Cheng L, Li L
Centers for Computational Biology and Bioinformatics, School of Medicine, Indiana University, Indianapolis, Indiana, USA.
Department of Medical and Molecular Genetics, School of Medicine, Indiana University, Indianapolis, Indiana, USA.
CPT Pharmacometrics Syst Pharmacol. 2016 Nov;5(11):588-598. doi: 10.1002/psp4.12107. Epub 2016 Oct 31.
The Library of Integrated Cellular Signatures (LINCS) project provides comprehensive transcriptome profiling of human cell lines before and after chemical and genetic perturbations. Its L1000 platform utilizes 978 landmark genes to infer the transcript levels of 14,292 genes computationally. Here we conducted the L1000 data quality control analysis by using MCF7, PC3, and A375 cell lines as representative examples. Before perturbations, a promising 80% correlation in transcriptome was observed between L1000- and Affymetrix HU133A-platforms. After library-based shRNA perturbations, a moderate 30% of differentially expressed genes overlapped between any two selected controls viral vectors using the L1000 platform. The mitogen-activated protein kinase, vascular endothelial growth factor, and T-cell receptor pathways were identified as the most significantly shared pathways between chemical and genetic perturbations in cancer cells. In conclusion, L1000 platform is reliable in assessing transcriptome before perturbation. Its response to perturbagens needs to be interpreted with caution. A quality control analysis pipeline of L1000 is recommended before addressing biological questions.

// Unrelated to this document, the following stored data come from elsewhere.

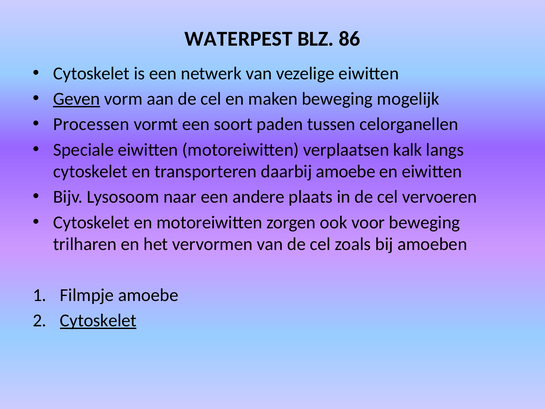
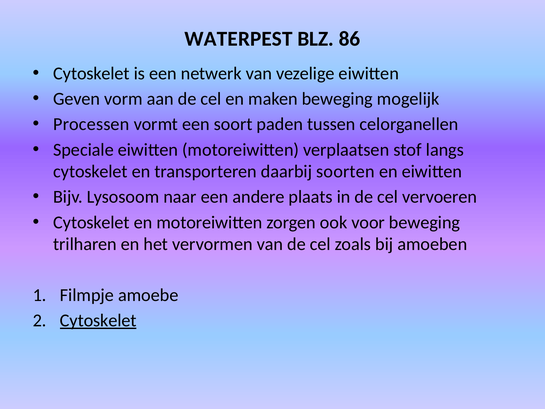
Geven underline: present -> none
kalk: kalk -> stof
daarbij amoebe: amoebe -> soorten
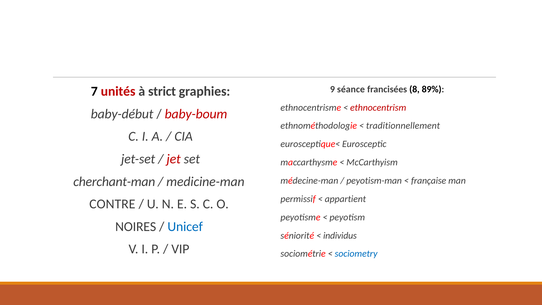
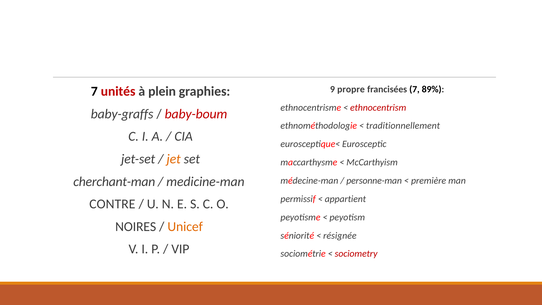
séance: séance -> propre
francisées 8: 8 -> 7
strict: strict -> plein
baby-début: baby-début -> baby-graffs
jet colour: red -> orange
peyotism-man: peyotism-man -> personne-man
française: française -> première
Unicef colour: blue -> orange
individus: individus -> résignée
sociometry colour: blue -> red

综合细胞信号库(LINCS)项目提供了化学和基因扰动前后人类细胞系的全面转录组分析。其L1000平台利用978个标志性基因通过计算推断14292个基因的转录水平。在此,我们以MCF7、PC3和A375细胞系为代表进行了L1000数据质量控制分析。在扰动之前,L1000平台与Affymetrix HU133A平台之间在转录组方面观察到有前景的80%的相关性。在基于文库的shRNA扰动之后,使用L1000平台时,任意两个选定的对照病毒载体之间有30%的中度差异表达基因重叠。丝裂原活化蛋白激酶、血管内皮生长因子和T细胞受体途径被确定为癌细胞化学和基因扰动之间最显著的共同途径。总之,L1000平台在评估扰动前的转录组方面是可靠的。其对扰动剂的反应需要谨慎解读。建议在解决生物学问题之前建立L1000的质量控制分析流程。